**Stated problem**
Turn every line of the items below into a JSON list of strings, one string per line, leaving out any blank lines.

=== Data shown ===

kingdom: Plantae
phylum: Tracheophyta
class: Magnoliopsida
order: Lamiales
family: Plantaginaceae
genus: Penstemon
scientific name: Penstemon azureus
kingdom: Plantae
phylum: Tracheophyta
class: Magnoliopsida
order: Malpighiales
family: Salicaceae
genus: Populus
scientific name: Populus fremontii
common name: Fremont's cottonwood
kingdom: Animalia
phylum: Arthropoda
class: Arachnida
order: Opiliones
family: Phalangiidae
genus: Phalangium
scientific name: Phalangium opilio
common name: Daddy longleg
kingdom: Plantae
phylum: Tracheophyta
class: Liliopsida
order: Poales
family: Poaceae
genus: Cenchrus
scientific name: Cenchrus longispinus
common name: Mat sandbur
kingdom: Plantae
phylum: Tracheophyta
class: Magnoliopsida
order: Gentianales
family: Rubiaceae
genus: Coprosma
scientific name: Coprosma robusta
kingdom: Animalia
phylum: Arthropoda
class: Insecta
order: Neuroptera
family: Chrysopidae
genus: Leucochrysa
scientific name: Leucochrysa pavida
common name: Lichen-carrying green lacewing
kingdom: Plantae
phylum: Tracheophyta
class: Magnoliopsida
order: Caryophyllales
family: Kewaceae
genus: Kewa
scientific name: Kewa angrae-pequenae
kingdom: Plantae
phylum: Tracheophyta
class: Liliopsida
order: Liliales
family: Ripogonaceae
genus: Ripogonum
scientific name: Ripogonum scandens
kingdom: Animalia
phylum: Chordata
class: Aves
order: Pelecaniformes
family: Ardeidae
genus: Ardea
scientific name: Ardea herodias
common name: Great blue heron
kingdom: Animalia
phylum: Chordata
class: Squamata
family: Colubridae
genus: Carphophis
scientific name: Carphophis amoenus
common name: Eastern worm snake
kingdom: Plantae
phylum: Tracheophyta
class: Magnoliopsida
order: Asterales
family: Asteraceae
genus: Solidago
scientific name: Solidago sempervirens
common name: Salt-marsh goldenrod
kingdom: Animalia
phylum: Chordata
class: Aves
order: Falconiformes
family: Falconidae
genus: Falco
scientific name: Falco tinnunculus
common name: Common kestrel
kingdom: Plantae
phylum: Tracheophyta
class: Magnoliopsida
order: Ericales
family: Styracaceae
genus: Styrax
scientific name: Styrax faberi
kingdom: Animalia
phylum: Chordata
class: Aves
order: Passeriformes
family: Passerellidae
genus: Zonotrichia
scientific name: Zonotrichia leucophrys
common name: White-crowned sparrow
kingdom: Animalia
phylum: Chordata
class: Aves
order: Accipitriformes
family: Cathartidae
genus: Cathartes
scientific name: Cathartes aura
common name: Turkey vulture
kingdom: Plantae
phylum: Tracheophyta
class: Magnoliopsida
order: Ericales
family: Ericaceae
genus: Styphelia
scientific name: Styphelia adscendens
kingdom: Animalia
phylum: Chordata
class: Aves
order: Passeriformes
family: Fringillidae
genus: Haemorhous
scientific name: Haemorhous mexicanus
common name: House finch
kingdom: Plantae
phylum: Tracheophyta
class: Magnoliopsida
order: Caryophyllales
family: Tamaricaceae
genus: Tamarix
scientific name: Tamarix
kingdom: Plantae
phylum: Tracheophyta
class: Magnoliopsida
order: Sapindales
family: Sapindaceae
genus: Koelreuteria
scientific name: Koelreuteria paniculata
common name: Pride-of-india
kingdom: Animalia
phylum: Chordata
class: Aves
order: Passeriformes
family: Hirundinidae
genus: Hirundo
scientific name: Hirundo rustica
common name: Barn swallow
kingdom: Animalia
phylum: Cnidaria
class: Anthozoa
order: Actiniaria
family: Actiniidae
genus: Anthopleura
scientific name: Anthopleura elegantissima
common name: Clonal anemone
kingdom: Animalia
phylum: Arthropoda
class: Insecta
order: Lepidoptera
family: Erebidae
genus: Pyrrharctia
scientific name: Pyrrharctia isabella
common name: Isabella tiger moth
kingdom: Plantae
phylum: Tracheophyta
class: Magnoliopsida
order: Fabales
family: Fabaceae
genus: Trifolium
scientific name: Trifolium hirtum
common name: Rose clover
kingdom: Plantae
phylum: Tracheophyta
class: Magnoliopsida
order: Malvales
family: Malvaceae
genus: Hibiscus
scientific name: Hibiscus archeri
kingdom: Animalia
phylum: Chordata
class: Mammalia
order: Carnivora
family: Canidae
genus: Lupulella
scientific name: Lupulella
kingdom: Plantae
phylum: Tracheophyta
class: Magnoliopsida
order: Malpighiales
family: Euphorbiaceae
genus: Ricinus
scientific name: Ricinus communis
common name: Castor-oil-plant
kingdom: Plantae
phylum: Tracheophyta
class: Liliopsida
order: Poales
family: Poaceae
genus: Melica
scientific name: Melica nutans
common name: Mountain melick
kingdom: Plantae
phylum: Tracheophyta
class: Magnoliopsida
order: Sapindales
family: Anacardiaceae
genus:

===

**Full answer**
[
  "kingdom: Plantae",
  "phylum: Tracheophyta",
  "class: Magnoliopsida",
  "order: Lamiales",
  "family: Plantaginaceae",
  "genus: Penstemon",
  "scientific name: Penstemon azureus",
  "kingdom: Plantae",
  "phylum: Tracheophyta",
  "class: Magnoliopsida",
  "order: Malpighiales",
  "family: Salicaceae",
  "genus: Populus",
  "scientific name: Populus fremontii",
  "common name: Fremont's cottonwood",
  "kingdom: Animalia",
  "phylum: Arthropoda",
  "class: Arachnida",
  "order: Opiliones",
  "family: Phalangiidae",
  "genus: Phalangium",
  "scientific name: Phalangium opilio",
  "common name: Daddy longleg",
  "kingdom: Plantae",
  "phylum: Tracheophyta",
  "class: Liliopsida",
  "order: Poales",
  "family: Poaceae",
  "genus: Cenchrus",
  "scientific name: Cenchrus longispinus",
  "common name: Mat sandbur",
  "kingdom: Plantae",
  "phylum: Tracheophyta",
  "class: Magnoliopsida",
  "order: Gentianales",
  "family: Rubiaceae",
  "genus: Coprosma",
  "scientific name: Coprosma robusta",
  "kingdom: Animalia",
  "phylum: Arthropoda",
  "class: Insecta",
  "order: Neuroptera",
  "family: Chrysopidae",
  "genus: Leucochrysa",
  "scientific name: Leucochrysa pavida",
  "common name: Lichen-carrying green lacewing",
  "kingdom: Plantae",
  "phylum: Tracheophyta",
  "class: Magnoliopsida",
  "order: Caryophyllales",
  "family: Kewaceae",
  "genus: Kewa",
  "scientific name: Kewa angrae-pequenae",
  "kingdom: Plantae",
  "phylum: Tracheophyta",
  "class: Liliopsida",
  "order: Liliales",
  "family: Ripogonaceae",
  "genus: Ripogonum",
  "scientific name: Ripogonum scandens",
  "kingdom: Animalia",
  "phylum: Chordata",
  "class: Aves",
  "order: Pelecaniformes",
  "family: Ardeidae",
  "genus: Ardea",
  "scientific name: Ardea herodias",
  "common name: Great blue heron",
  "kingdom: Animalia",
  "phylum: Chordata",
  "class: Squamata",
  "family: Colubridae",
  "genus: Carphophis",
  "scientific name: Carphophis amoenus",
  "common name: Eastern worm snake",
  "kingdom: Plantae",
  "phylum: Tracheophyta",
  "class: Magnoliopsida",
  "order: Asterales",
  "family: Asteraceae",
  "genus: Solidago",
  "scientific name: Solidago sempervirens",
  "common name: Salt-marsh goldenrod",
  "kingdom: Animalia",
  "phylum: Chordata",
  "class: Aves",
  "order: Falconiformes",
  "family: Falconidae",
  "genus: Falco",
  "scientific name: Falco tinnunculus",
  "common name: Common kestrel",
  "kingdom: Plantae",
  "phylum: Tracheophyta",
  "class: Magnoliopsida",
  "order: Ericales",
  "family: Styracaceae",
  "genus: Styrax",
  "scientific name: Styrax faberi",
  "kingdom: Animalia",
  "phylum: Chordata",
  "class: Aves",
  "order: Passeriformes",
  "family: Passerellidae",
  "genus: Zonotrichia",
  "scientific name: Zonotrichia leucophrys",
  "common name: White-crowned sparrow",
  "kingdom: Animalia",
  "phylum: Chordata",
  "class: Aves",
  "order: Accipitriformes",
  "family: Cathartidae",
  "genus: Cathartes",
  "scientific name: Cathartes aura",
  "common name: Turkey vulture",
  "kingdom: Plantae",
  "phylum: Tracheophyta",
  "class: Magnoliopsida",
  "order: Ericales",
  "family: Ericaceae",
  "genus: Styphelia",
  "scientific name: Styphelia adscendens",
  "kingdom: Animalia",
  "phylum: Chordata",
  "class: Aves",
  "order: Passeriformes",
  "family: Fringillidae",
  "genus: Haemorhous",
  "scientific name: Haemorhous mexicanus",
  "common name: House finch",
  "kingdom: Plantae",
  "phylum: Tracheophyta",
  "class: Magnoliopsida",
  "order: Caryophyllales",
  "family: Tamaricaceae",
  "genus: Tamarix",
  "scientific name: Tamarix",
  "kingdom: Plantae",
  "phylum: Tracheophyta",
  "class: Magnoliopsida",
  "order: Sapindales",
  "family: Sapindaceae",
  "genus: Koelreuteria",
  "scientific name: Koelreuteria paniculata",
  "common name: Pride-of-india",
  "kingdom: Animalia",
  "phylum: Chordata",
  "class: Aves",
  "order: Passeriformes",
  "family: Hirundinidae",
  "genus: Hirundo",
  "scientific name: Hirundo rustica",
  "common name: Barn swallow",
  "kingdom: Animalia",
  "phylum: Cnidaria",
  "class: Anthozoa",
  "order: Actiniaria",
  "family: Actiniidae",
  "genus: Anthopleura",
  "scientific name: Anthopleura elegantissima",
  "common name: Clonal anemone",
  "kingdom: Animalia",
  "phylum: Arthropoda",
  "class: Insecta",
  "order: Lepidoptera",
  "family: Erebidae",
  "genus: Pyrrharctia",
  "scientific name: Pyrrharctia isabella",
  "common name: Isabella tiger moth",
  "kingdom: Plantae",
  "phylum: Tracheophyta",
  "class: Magnoliopsida",
  "order: Fabales",
  "family: Fabaceae",
  "genus: Trifolium",
  "scientific name: Trifolium hirtum",
  "common name: Rose clover",
  "kingdom: Plantae",
  "phylum: Tracheophyta",
  "class: Magnoliopsida",
  "order: Malvales",
  "family: Malvaceae",
  "genus: Hibiscus",
  "scientific name: Hibiscus archeri",
  "kingdom: Animalia",
  "phylum: Chordata",
  "class: Mammalia",
  "order: Carnivora",
  "family: Canidae",
  "genus: Lupulella",
  "scientific name: Lupulella",
  "kingdom: Plantae",
  "phylum: Tracheophyta",
  "class: Magnoliopsida",
  "order: Malpighiales",
  "family: Euphorbiaceae",
  "genus: Ricinus",
  "scientific name: Ricinus communis",
  "common name: Castor-oil-plant",
  "kingdom: Plantae",
  "phylum: Tracheophyta",
  "class: Liliopsida",
  "order: Poales",
  "family: Poaceae",
  "genus: Melica",
  "scientific name: Melica nutans",
  "common name: Mountain melick",
  "kingdom: Plantae",
  "phylum: Tracheophyta",
  "class: Magnoliopsida",
  "order: Sapindales",
  "family: Anacardiaceae",
  "genus:"
]